==== Texto
Ha cursado kínder, primaria y este año termina secundaria en modelos más inclusivos que segregados. Eso le ha abierto muchas experiencias (también a los niños, niñas y jóvenes que no tienen discapacidad de convivir con él y sus compañeros y compañeras). 

Algo que también funciona mucho a favor es su personalidad, algo que es sólo suyo. A diferencia de su madre quien de niña y joven era muy tímida y una nerdaza consumada, Alan es un chavo muy sociable, adaptable, sonriente, bailador. Es un excelente compañero de viaje y una persona con muchas curiosidades. También es un necio consumado, pero bueno, quiero verlo como que es una persona muy determinada y con opiniones muy claras de lo que quiere.

He escuchado a muchas madres decir que, cuando los y las hijas crecen les necesitan menos. No es mi experiencia.

Los retos son cada vez mayores: ya no es tan sencillo como hacer la tarea, organizar una fiestecita o ir a otra, invitar a un amigo o amiga a comer.

El tiempo ha volado: Alan es ya un joven de 16 años; en agosto de este año cumplirá 17. Este año termina secundaria y recibirá el diploma académico más alto que tendrá en su vida. Aunque cursará preparatoria ya no hay reconocimiento de la UNAM para el modelo de su educación. El diploma es lo de menos, el hecho es que le quedan tres años de escuela. ¿Y luego?

Sí, hay universidades (casi todas privadas) que tienen opciones para seguir educando para la vida a jóvenes con discapacidad intelectual. Aún no estoy convencida de que siga por ese camino, aunque no lo descarto. 

Lo cierto es que hay que comenzar a pensar ya en algún oficio, una preparación para el trabajo, para más responsabilidades, para que viva solo o con amigos y una suerte de facilitador en un departamento al menos varios días a la semana. No mañana, pero ese es el siguiente paso.

La vida adulta está a la vuelta de la esquina y yo, para ser sincera, estoy aterrada.
========
• [Instrucciones]:
- a) Según el texto sobre Alan, ¿cuántos años cumplirá él en agosto de este año?
- b) Por favor, continúa el texto sobre Alan a partir de su última oración.
==== Material proporcionado
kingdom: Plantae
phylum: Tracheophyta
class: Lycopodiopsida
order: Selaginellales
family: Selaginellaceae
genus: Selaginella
========
==== Material proporcionado
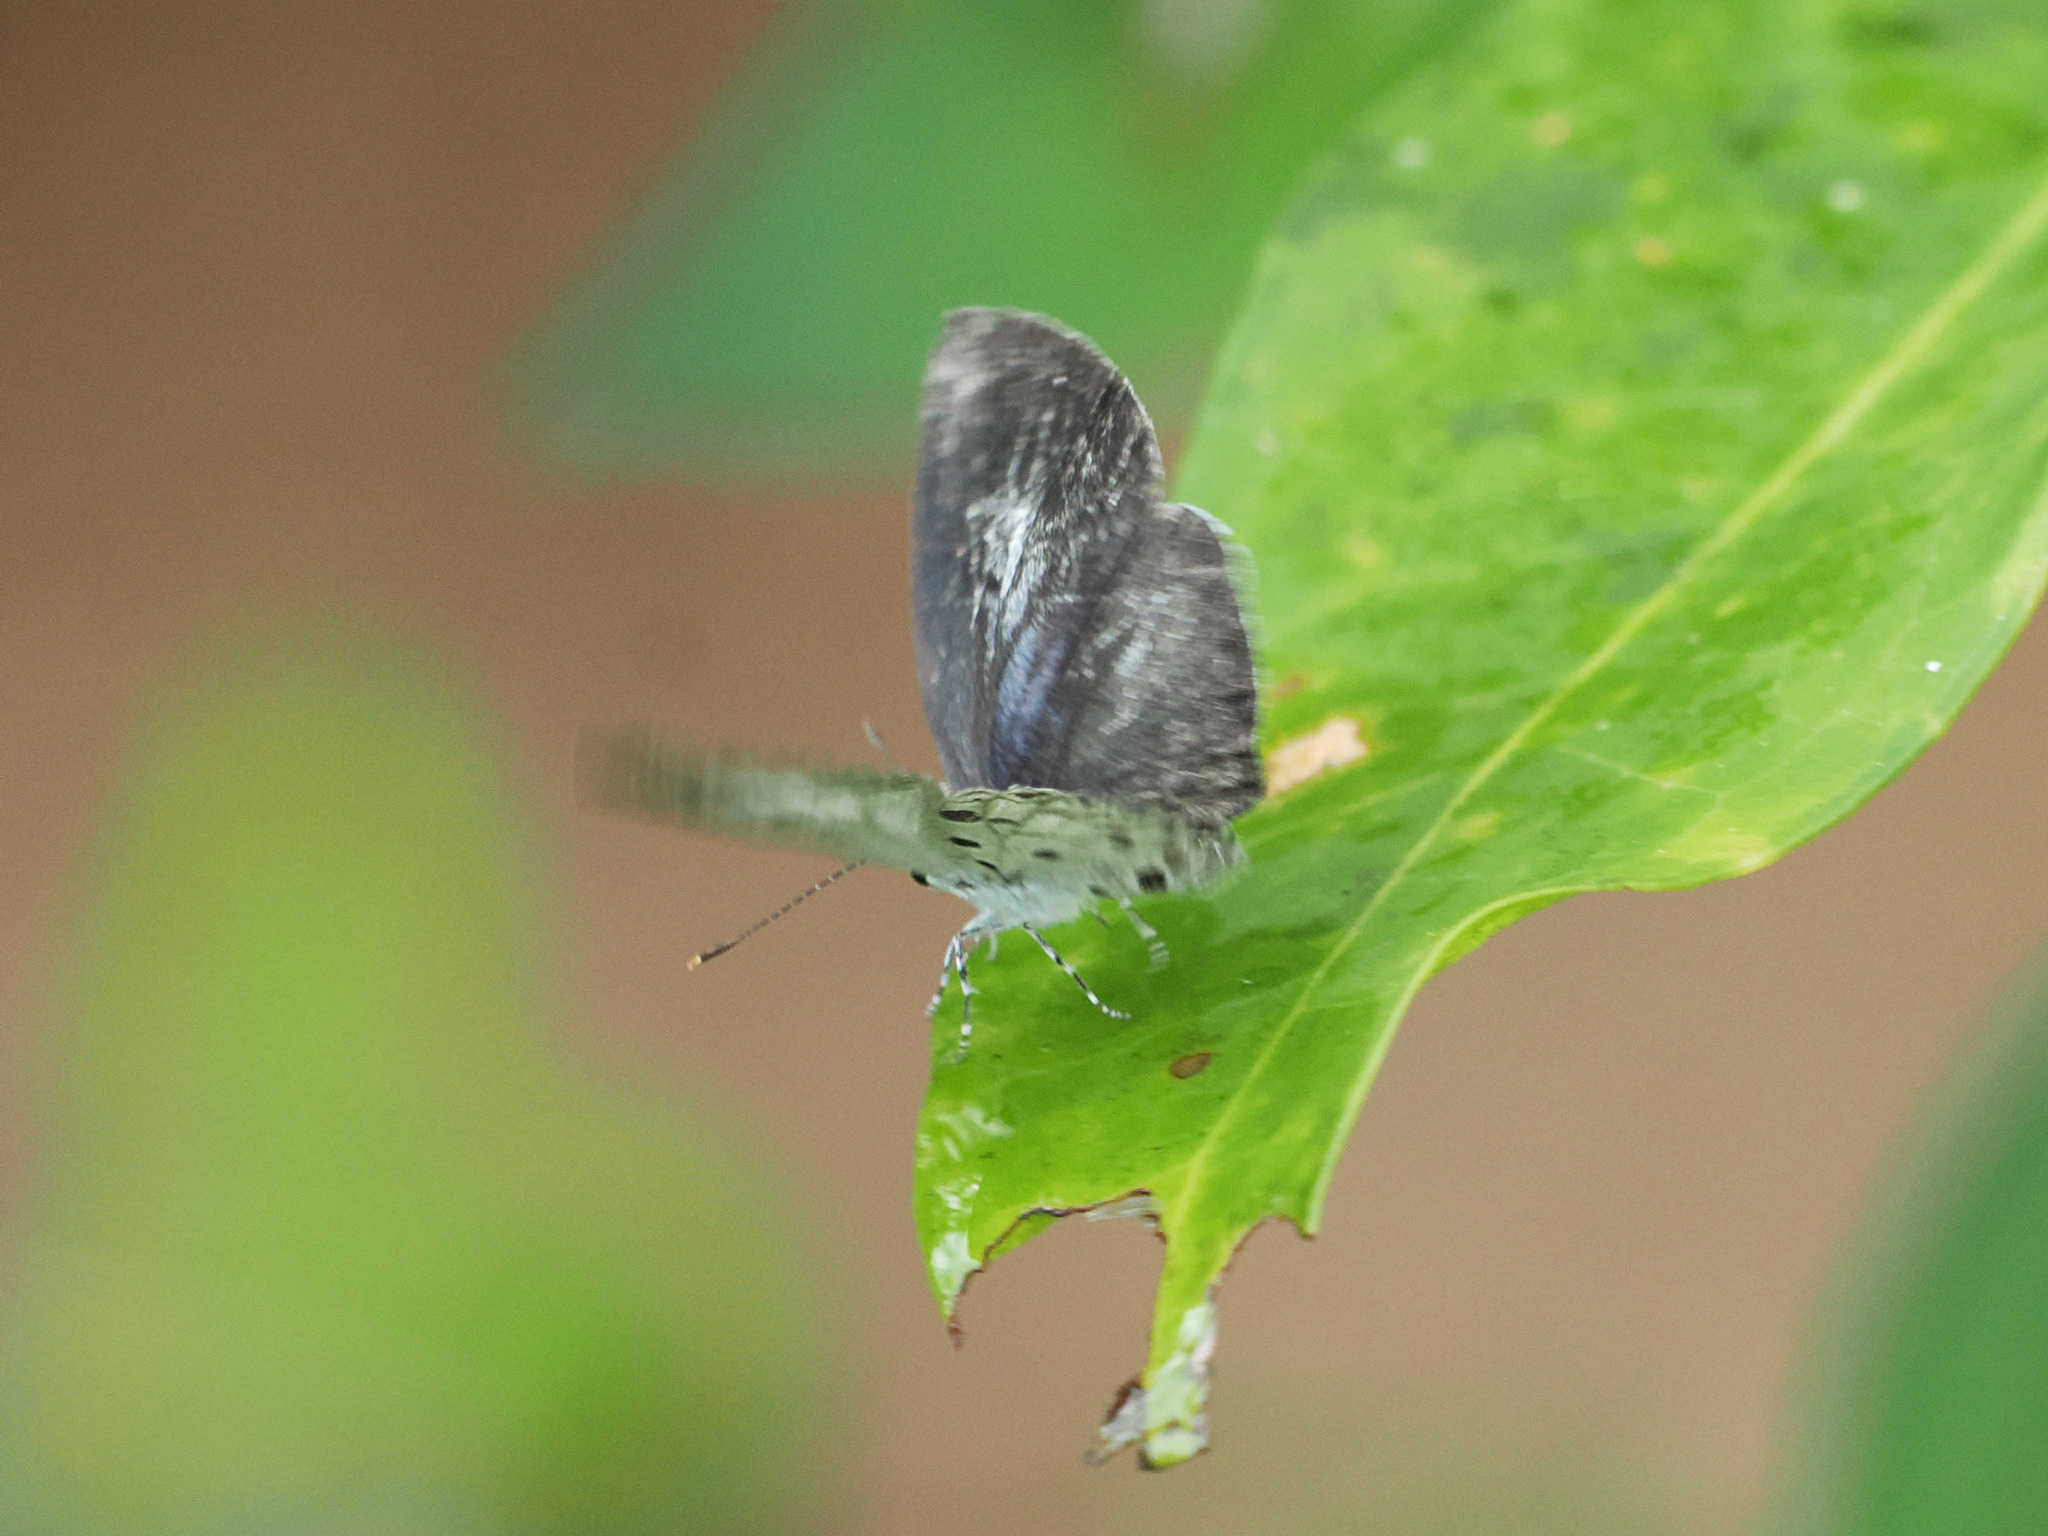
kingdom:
========
• [Respuestas esperadas]:
- a) Cumplirá 17 años.

- b)
¿Cómo lidio con mi miedo? Trabajando todos los días, como lo hago conmigo misma: un día a la vez. 

Trabajo con él, pero también aquí en Yo También por el mismo objetivo sobre todo en la parte de incidencia legislativa y política junto con otras organizaciones que compartimos visión de futuro en clave de derechos humanos. El otro día me compré una playera en Adidas que me encantó. Dice: “El cambio es un deporte colectivo”. Lo creo y lo he vivido.

Por ejemplo, por estos días se discute una iniciativa de ley en el Congreso de la Ciudad de México que propuso un colectivo en el que participamos, Decidir es mi Derecho. Esta iniciativa es fruto de la lucha de muchas generaciones: de ser aprobada se reconocerá la capacidad jurídica de todas las personas. Eso beneficiará a muchas personas con discapacidad, Alan incluido para que no tenga que declararlo en estado de interdicción cuando, en menos de dos años, cumpla la mayoría de edad. 

Si se cambia una ley, esto hace que los cambios sociales se aceleren: las leyes son nuestro reflejo como sociedad. Si bien el cambio no se da nunca a la velocidad que una desearía, sin la ley no sería obligatorio y tampoco podríamos exigir que se cumpla. 

Por eso, entre otras cosas, me levanto todos los días a trabajar aquí. Para y con Alan.